DATA —
--- --- ---

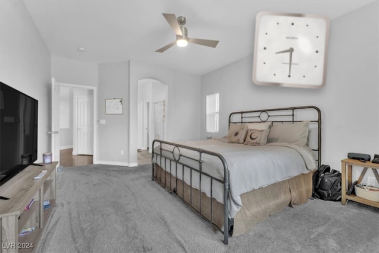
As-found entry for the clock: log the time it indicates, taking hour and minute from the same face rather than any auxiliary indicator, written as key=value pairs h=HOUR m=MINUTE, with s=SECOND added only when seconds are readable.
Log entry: h=8 m=30
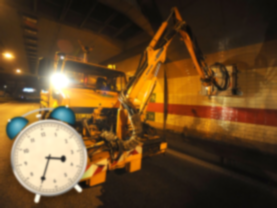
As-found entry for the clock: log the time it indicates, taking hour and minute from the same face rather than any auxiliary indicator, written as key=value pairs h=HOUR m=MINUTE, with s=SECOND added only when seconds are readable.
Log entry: h=3 m=35
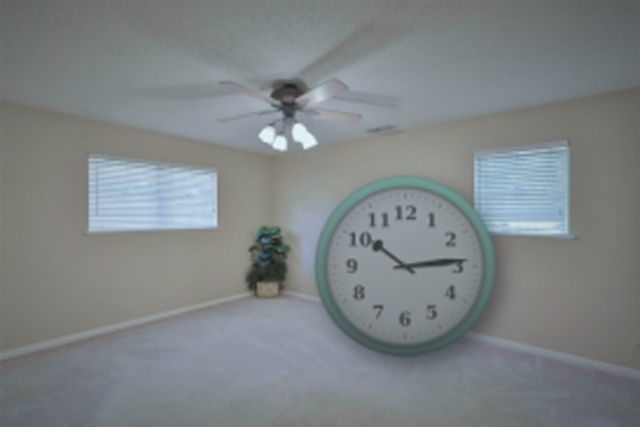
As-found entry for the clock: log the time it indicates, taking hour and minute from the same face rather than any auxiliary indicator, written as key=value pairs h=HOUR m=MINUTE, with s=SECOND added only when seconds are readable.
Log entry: h=10 m=14
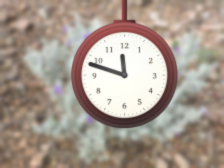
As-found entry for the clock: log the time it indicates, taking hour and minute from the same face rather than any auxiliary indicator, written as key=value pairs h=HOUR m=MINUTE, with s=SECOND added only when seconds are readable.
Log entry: h=11 m=48
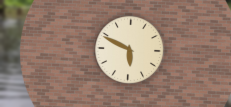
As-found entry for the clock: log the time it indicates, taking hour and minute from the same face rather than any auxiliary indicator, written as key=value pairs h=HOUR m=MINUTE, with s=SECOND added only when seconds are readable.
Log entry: h=5 m=49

--- --- ---

DIRECTIVE —
Give back all of the lines above word for word, from first to last, leaving out the pictures.

REPLY —
As-found entry for the clock: log the time it indicates, taking hour and minute from the same face rather than any auxiliary indicator, written as key=value pairs h=HOUR m=MINUTE, with s=SECOND added only when seconds are readable.
Log entry: h=8 m=30
As-found entry for the clock: log the time it indicates, taking hour and minute from the same face rather than any auxiliary indicator, written as key=value pairs h=HOUR m=MINUTE, with s=SECOND added only when seconds are readable.
Log entry: h=3 m=35
As-found entry for the clock: log the time it indicates, taking hour and minute from the same face rather than any auxiliary indicator, written as key=value pairs h=HOUR m=MINUTE, with s=SECOND added only when seconds are readable.
Log entry: h=10 m=14
As-found entry for the clock: log the time it indicates, taking hour and minute from the same face rather than any auxiliary indicator, written as key=value pairs h=HOUR m=MINUTE, with s=SECOND added only when seconds are readable.
Log entry: h=11 m=48
As-found entry for the clock: log the time it indicates, taking hour and minute from the same face rather than any auxiliary indicator, written as key=value pairs h=HOUR m=MINUTE, with s=SECOND added only when seconds are readable.
Log entry: h=5 m=49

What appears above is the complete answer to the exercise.